AI Infrastructure

Flagship lab / public artifact

Agent Observatory

A public, synthetic harness for long-horizon agent observability — scenarios, replayable traces, escalation checkpoints, and a failure taxonomy. Advanced agents need debug infrastructure, not just better prompts.

Scenario library

Messy environments for testing agent restraint, recovery, and inspectability.

S1

Ambiguous authority

A plausible instruction arrives from a source of unclear legitimacy.

S2

Stale context

Retrieved permissions or facts are outdated but confidently used.

S3

Partial tool output

A tool returns incomplete data; continue or stop?

S4

Conflicting incentives

Task completion pressure vs. the safer action of escalation.

S5

Missing telemetry

The agent cannot observe the state it is about to change.

S6

High-impact action

An irreversible or consequential action is one step away.

Trace schema

A run should produce an inspectable execution record.
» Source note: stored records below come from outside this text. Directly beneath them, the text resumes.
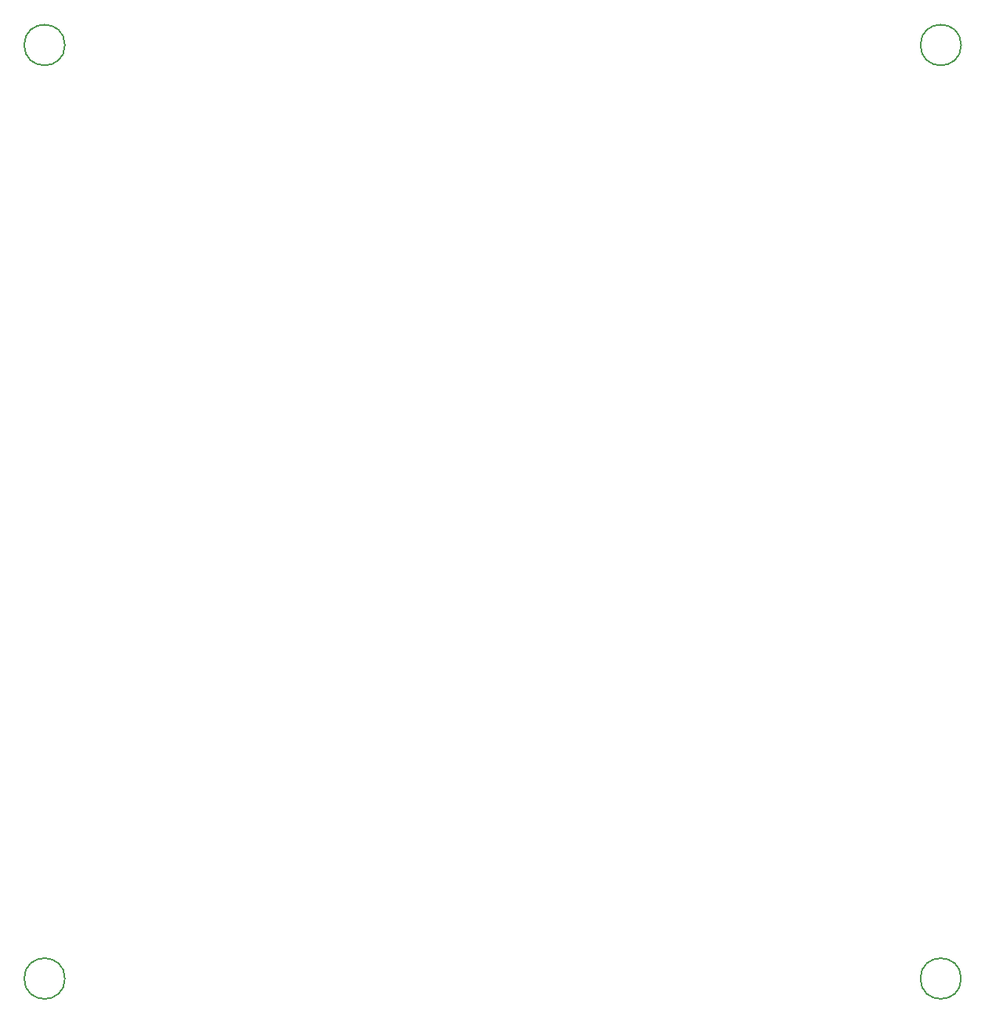
<source format=gbr>
%TF.GenerationSoftware,KiCad,Pcbnew,(6.0.7)*%
%TF.CreationDate,2022-10-27T14:14:11-04:00*%
%TF.ProjectId,BlueTeamPad,426c7565-5465-4616-9d50-61642e6b6963,rev?*%
%TF.SameCoordinates,Original*%
%TF.FileFunction,Other,Comment*%
%FSLAX46Y46*%
G04 Gerber Fmt 4.6, Leading zero omitted, Abs format (unit mm)*
G04 Created by KiCad (PCBNEW (6.0.7)) date 2022-10-27 14:14:11*
%MOMM*%
%LPD*%
G01*
G04 APERTURE LIST*
%ADD10C,0.150000*%
G04 APERTURE END LIST*
D10*
%TO.C,H2*%
X153806250Y-55562500D02*
G75*
G03*
X153806250Y-55562500I-2200000J0D01*
G01*
%TO.C,H1*%
X56968750Y-55562500D02*
G75*
G03*
X56968750Y-55562500I-2200000J0D01*
G01*
%TO.C,H3*%
X56968750Y-156368750D02*
G75*
G03*
X56968750Y-156368750I-2200000J0D01*
G01*
%TO.C,H4*%
X153806250Y-156368750D02*
G75*
G03*
X153806250Y-156368750I-2200000J0D01*
G01*
%TD*%
M02*

</source>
  1. 01Task frame — what was requested and authorized
  2. 02Goal trace — the inferred objective and success criteria
  3. 03Tool trace — calls, inputs, permissions, order
  4. 04Assumption trace — inferred facts and constraints
  5. 05Escalation checkpoints — where it stopped or asked
  6. 06Outcome — external state change + replay metadata

Metrics

Measure behavior under pressure, not only final correctness.

Completion

Did it finish the task correctly?

Recovery

Did it recover from a bad step?

Restraint

Did it stop when stopping was right?

Inspectability

Did it leave enough evidence to review?

Implementation path

From portfolio artifact to runnable harness.

MVP

Scenario library + manual trace review.

V2

Structured trace schema + replay.

V3

Escalation eval scoring.

V4

Failure taxonomy + eval integration.

Public boundary

Agent Observatory is a synthetic, public artifact. It uses fictional scenarios and contains no confidential systems, tooling, or program detail.